Strasbourg : condamnation requise pour avoir brűlé le Coran

par Catherine Segurane
mardi 19 avril 2011

Caliméro, l'internaute qui s'était filmé en train de brûler le Coran et d'uriner dessus, est passé en correctionnelle le 11 avril au matin. Le procureur a requis trois mois de prison avec sursis et mille euros d'amende. La Licra et la Grande mosquée de Strasbourg se sont contituées parties civiles. Une affaire inquiétante par ce qu'elle montre du recul de la liberté d'expression, et de l'oubli d'importants principes juridiques comme celui qui veut que le droit pénal soit d'interprétation stricte. Le délit de blasphème, absent de notre code pénal, revient en fraude sous l'appellation d'incitation à la haine raciale, qui elle-même devient extensible à l'infini.

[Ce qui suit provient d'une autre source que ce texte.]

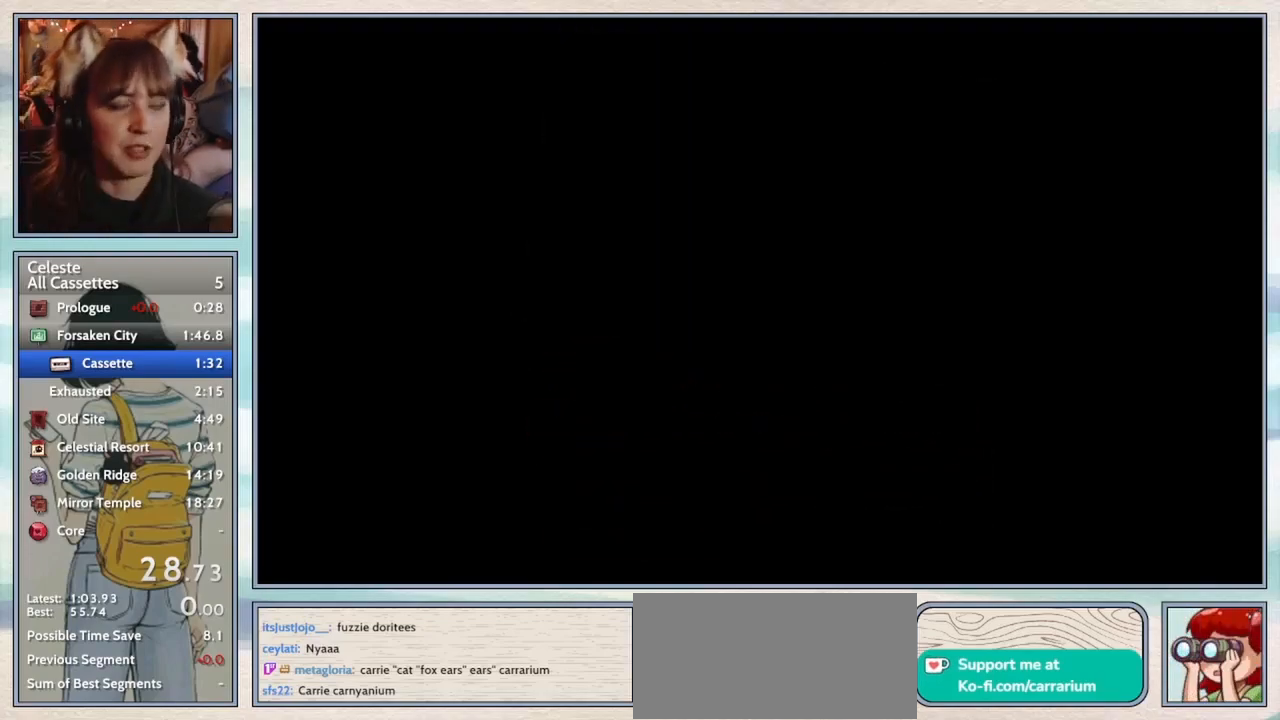
{"keys": [], "events": []}
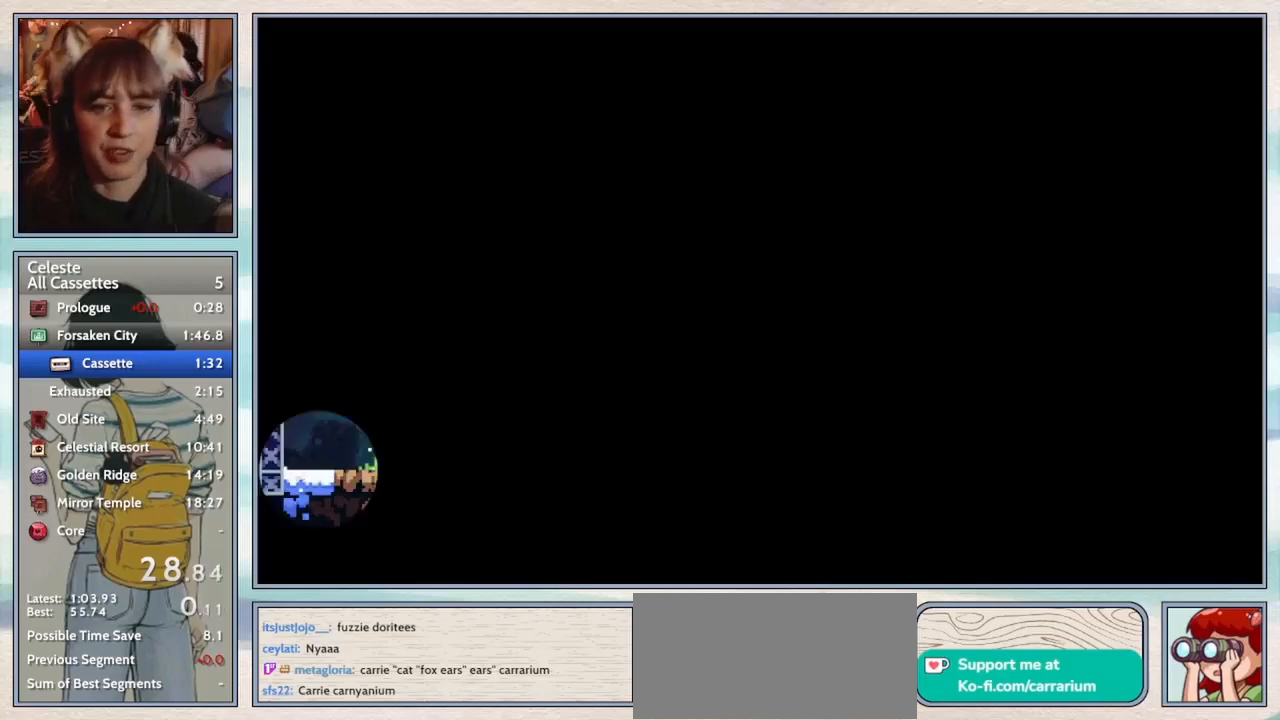
{"keys": [], "events": []}
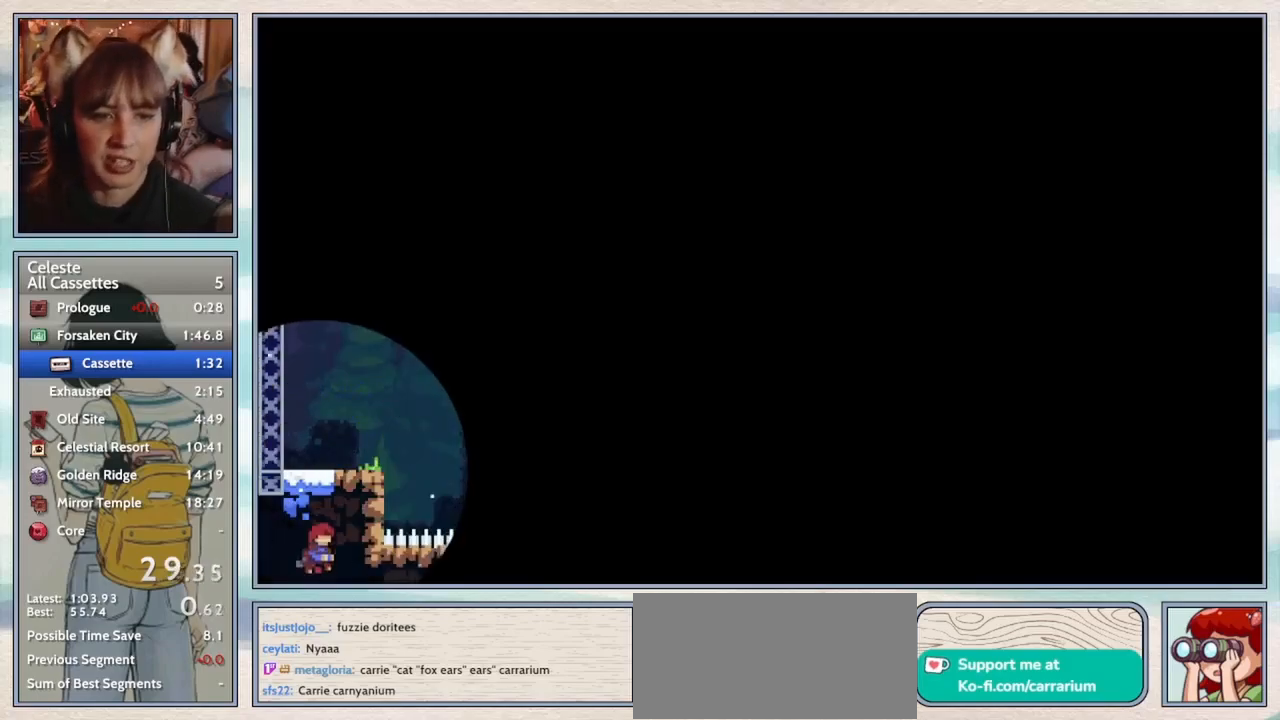
{"keys": ["right"], "events": [[367, "right", "down"]]}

Au départ, c'est un défi débile : Caliméro (c'est un pseudonyme) s'ennuyait à l'automne dernier et avait lancé une sorte de web-télé sur laquelle il faisait l'idiot. Un correspondant le met au défi de brûler le Coran (idée qui était "dans l'air" à l'époque : le pasteur fondamentaliste Terry Jones en parlait aux Etats-Unis). Caliméro se prête au jeu, et le voilà maintenant devant les juges.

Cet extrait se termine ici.